ドドドドドドンンンンンンンンン!!!!!!!!
身体の魔力が外へと溢れ出した
怒りが身体中を駆け巡ったのだ。
それは、体験した事のないモノで…。
ーランス視点ー
ミニパパラヌの甲高い声が指示を出す。
『言いから、早く追うんだ。
きっと助けが必要になる!!』
肩に座ったバランス感覚の良いミニパパラヌの言う通りにする。
と、言うかそれ以外出来ない。
誘拐犯が、パパラヌ本体を持ち去ったのだ。
何が起こるか分からない。
(それがパパラヌ!!)
だからこそ、従うしか無い。
どうやら、本体の居所が分かる仕組みらしく、誘拐犯とパパラヌ本体のかなり近づいたようだ。
ここは…まさかの王宮?!
それでも、ようやくパパラヌの近くに来たとホッとした。
そう思ったのに…。
鬼だ。
鬼が猛スピードでこちらに向かって来る。

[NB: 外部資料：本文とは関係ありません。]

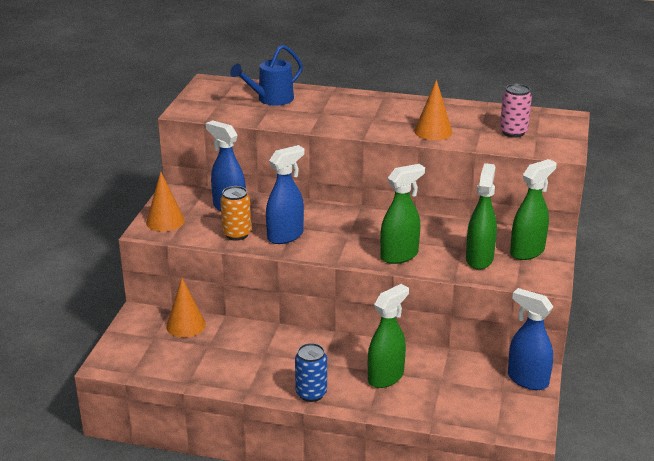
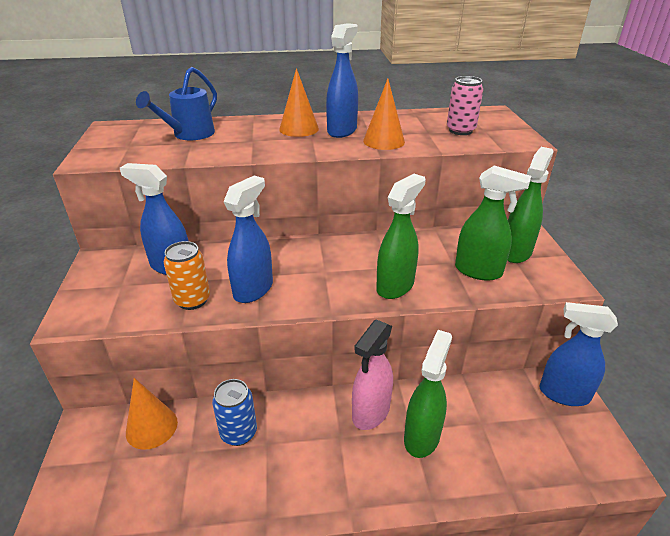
camera: 20 degrees left, 5 degrees up
(165, 221) = (93, 302): orange cone -> orange cone (299, 129)
(311, 393) = (349, 493): blue can -> blue can (238, 433)
(354, 354) = (370, 412): none -> pink spray bottle
(404, 115) = (342, 131): none -> blue spray bottle
(479, 259) = (478, 271): green spray bottle -> green spray bottle turned 120 degrees clockwise

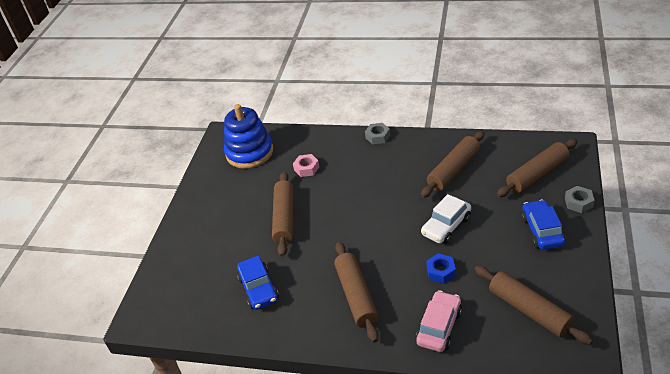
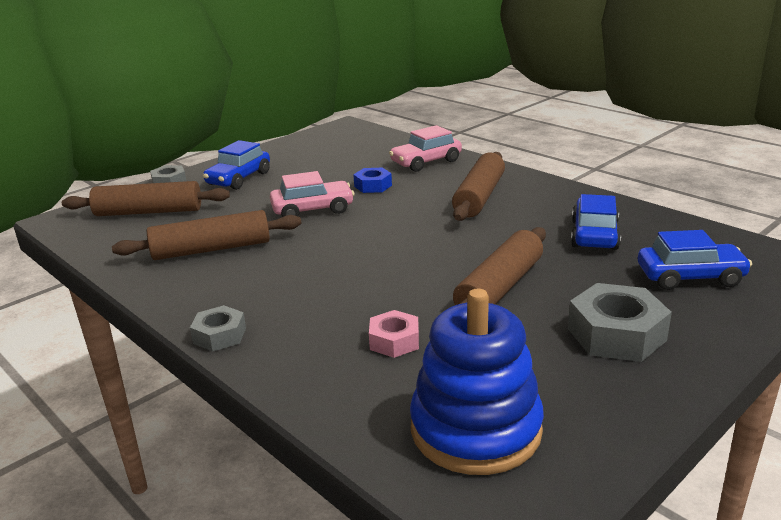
camera: 150 degrees left, 15 degrees down
(194, 274) = (690, 277): none -> blue car
(218, 216) = (616, 334): none -> grey nut
(446, 226) = (312, 210): white car -> pink car
(529, 310) = (340, 150): brown rolling pin -> none

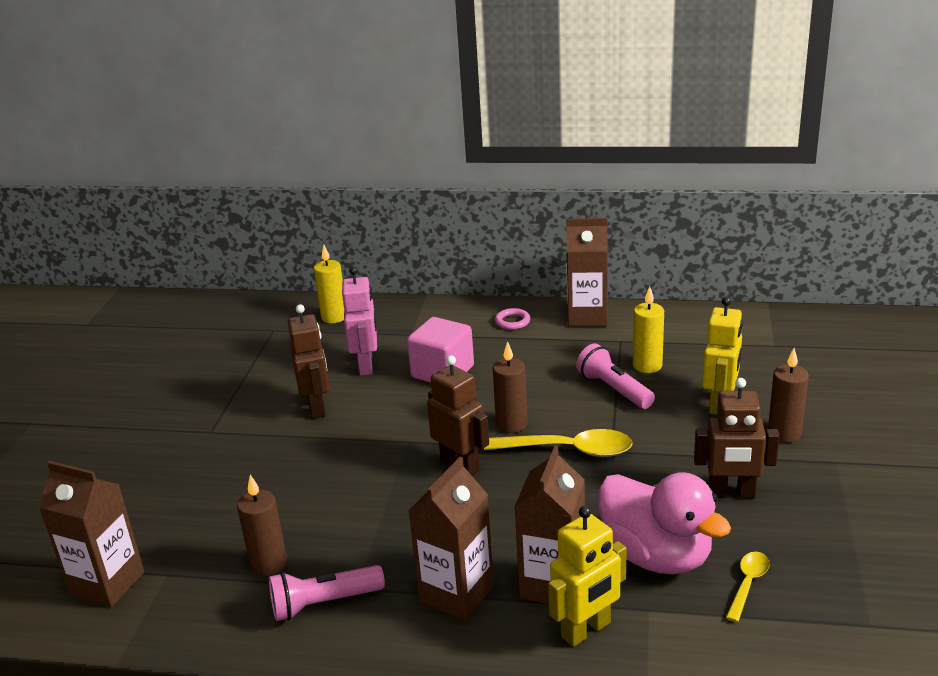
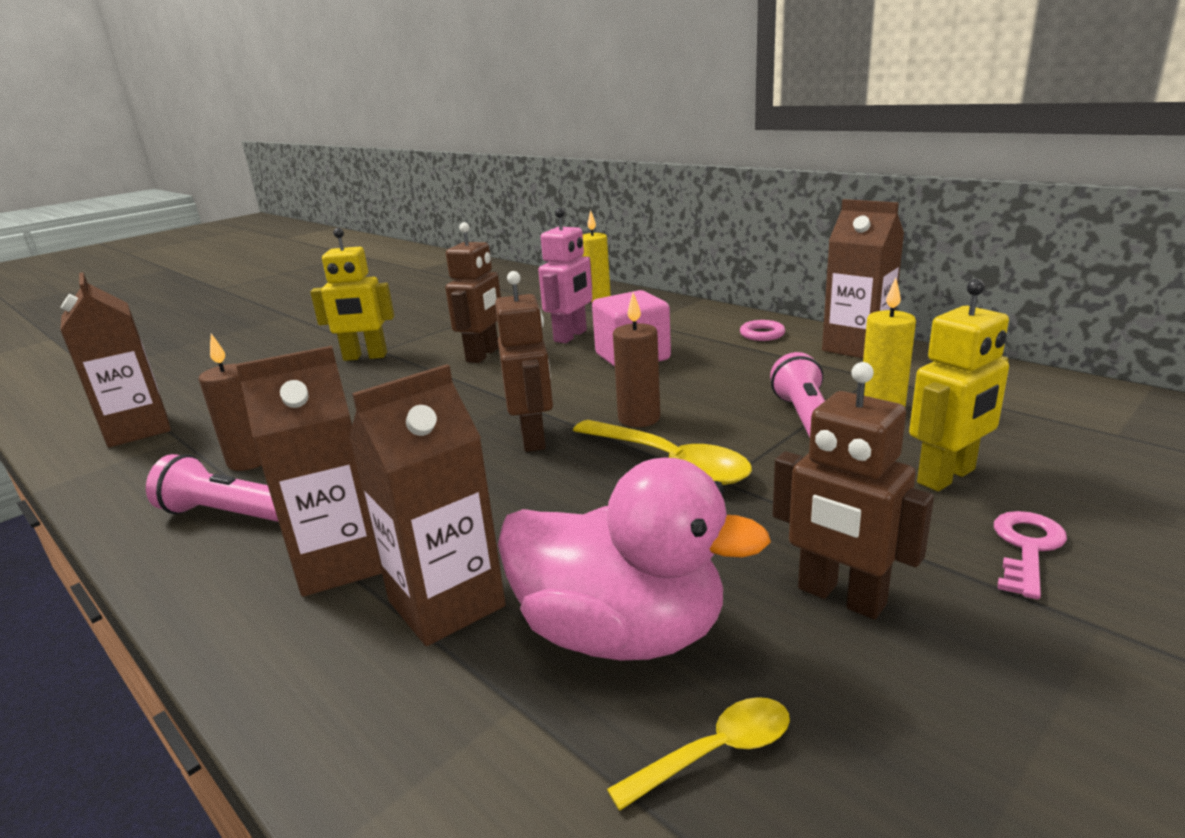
camera: 35 degrees right, 5 degrees down
(586, 630) = (401, 686): yellow robot -> yellow robot (365, 357)
(656, 556) = (621, 632): pink duck -> pink duck turned 60 degrees counterclockwise
(784, 433) = (1027, 548): brown candle -> pink key

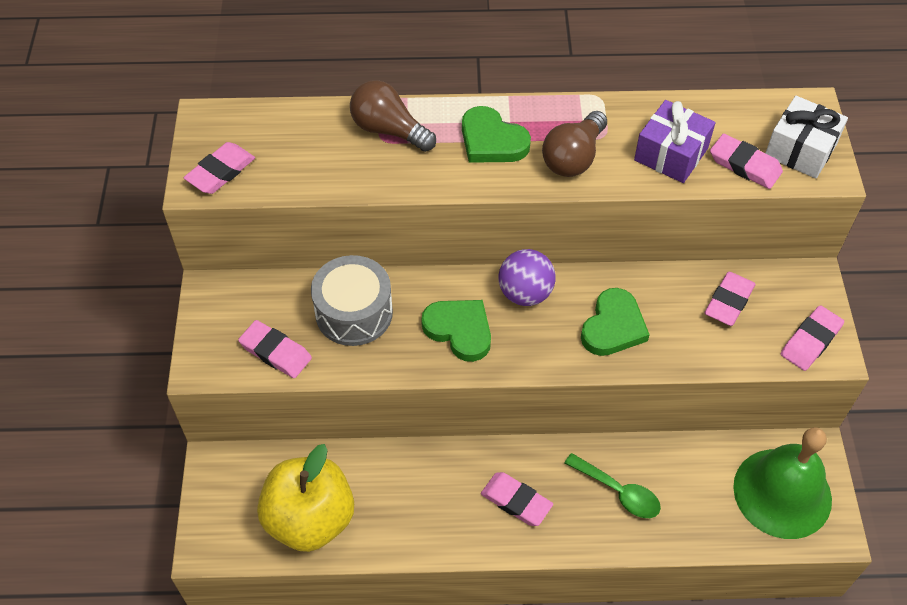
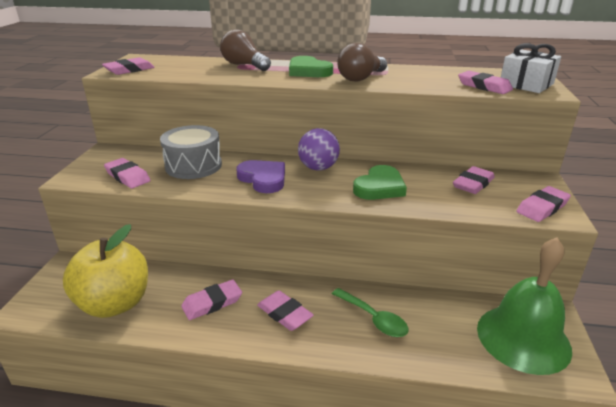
camera: 10 degrees right, 25 degrees down
(426, 499) = (212, 303): none -> pink eraser
(459, 330) = (263, 179): green heart -> purple heart
(671, 154) = (430, 81): purple gift -> none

。。
怖っ!!!
うっ。
鬼の狙いは間違いなく、俺だな。
一直線だからね。
定規で引いたみたいに、ホント真っ直ぐで…。
周りにあるモノや人々に見向きもしないんだからおっかない…。
今の現状は、パパラヌの護衛として最悪の結果なのだ。甘んじて受けるしか…思い詰めていたら、呑気なミニパパラヌの声がする。
『心配するなよ、お兄さん!!
おーい、オヤジ…こっちだよ〜』
え?まさか呼び寄せてる?!
肩のミニパパラヌがゼルグフ様をこっちへと誘導していた。。。
背中に冷たい汗が流れ落ちる。
万事休す。
下を向いたまま、固まってると、なんと…ゼルグフ様は我々に気づかずそのまま通り過ぎた?!
ん?
あのオーラ。
ちょっと不味くないか?
見た事のない『魔力の塊』が身体中に纏わりついている。
あのまま進めば、間違いなく王宮が木っ端微塵になる。。。
わーーー!!!!!!!!
不味すぎる、国際的な大問題になるよ。。
慌てる俺を他所に、パパラヌの独り言が…。
『お?
むむむぅ。
ならばコレを喰らえ!!』
何?
肩の上のパパラヌが珍しくおかんむりのような?!
え?
光が…光が集まって来る??
点々とした光が大量に肩のパパラヌの元へ集まり出した!!
『蛍たちよ!!
良いか?
オヤジに、あんな勢いだけじゃ無理だから耳を澄ましてって…あれ?
なんか、本体の緊急信号が途絶えたし…。
えー!!なんか、本体ってば嬉しそう??』
待て!!
そんな呑気な場合じゃないぞ!
今、ゼルグフ様が腕を振り上げて魔法棒を構えてる?!
間に合わない!!!
『集え、この場を支配する力の全てよ。
この王宮に通り道を開けよ!!!』
あ、あーーーーーー!!!!!!
間に合わなかったかぁ…。
そりゃ、
あ、開きましたよ。
確かに、通り道は…。
でも、よく見れば通り道と言うよりは→『穴』
真っ直ぐ向こうに空が見えるほどの『穴』
しかも!!
怒りに燃えるゼルグフ様は、『穴』如きでは修まらず次なる攻撃態勢に入ろうとしてるし!!
ま、待って…え?
点々とした光は急速にゼルグフ様の元に集まり出して眩しいな…!!!
ピカッ!!!!!!
なに?!
まさか…
あの集まってた光が爆発したのか?!
「目が、目がチカチカして見えない…ん?
タヌキ?
声が聞こえるような…側から悲鳴も?!」
ゼルグフ様の様子がオカシイ…。
なんだ?!
もしや頭を打って意識が混濁しているのでは?
やっと怒気の治まったゼルグフ様になり近づける様になったので、俺が慌てて近寄ると肩にいたミニパパラヌがゼルグフ様へと飛び移った。
『さあ、オヤジにもやっと聞こえたな!!
本体は、何か良いものを見つけたみたいだぞ!!
進め!!!本体までひと飛びだぁ!』
その声が聞こえたと思ったと同時にゼルグフ様のお姿が見えなくなる。
何処へ?
あの一瞬で、まさか…。
周りを見れば、恐々コチラを見つめる巨人族の護衛兵。
辺りは静まり返っていた。
ふぅ。
疲れ切った俺は、とにかく一歩ずつ『穴』へと向かう。ゼルグフ様とパパラヌを追いかけて…。
そう、パパラヌが先程、指差した方向を信じて…。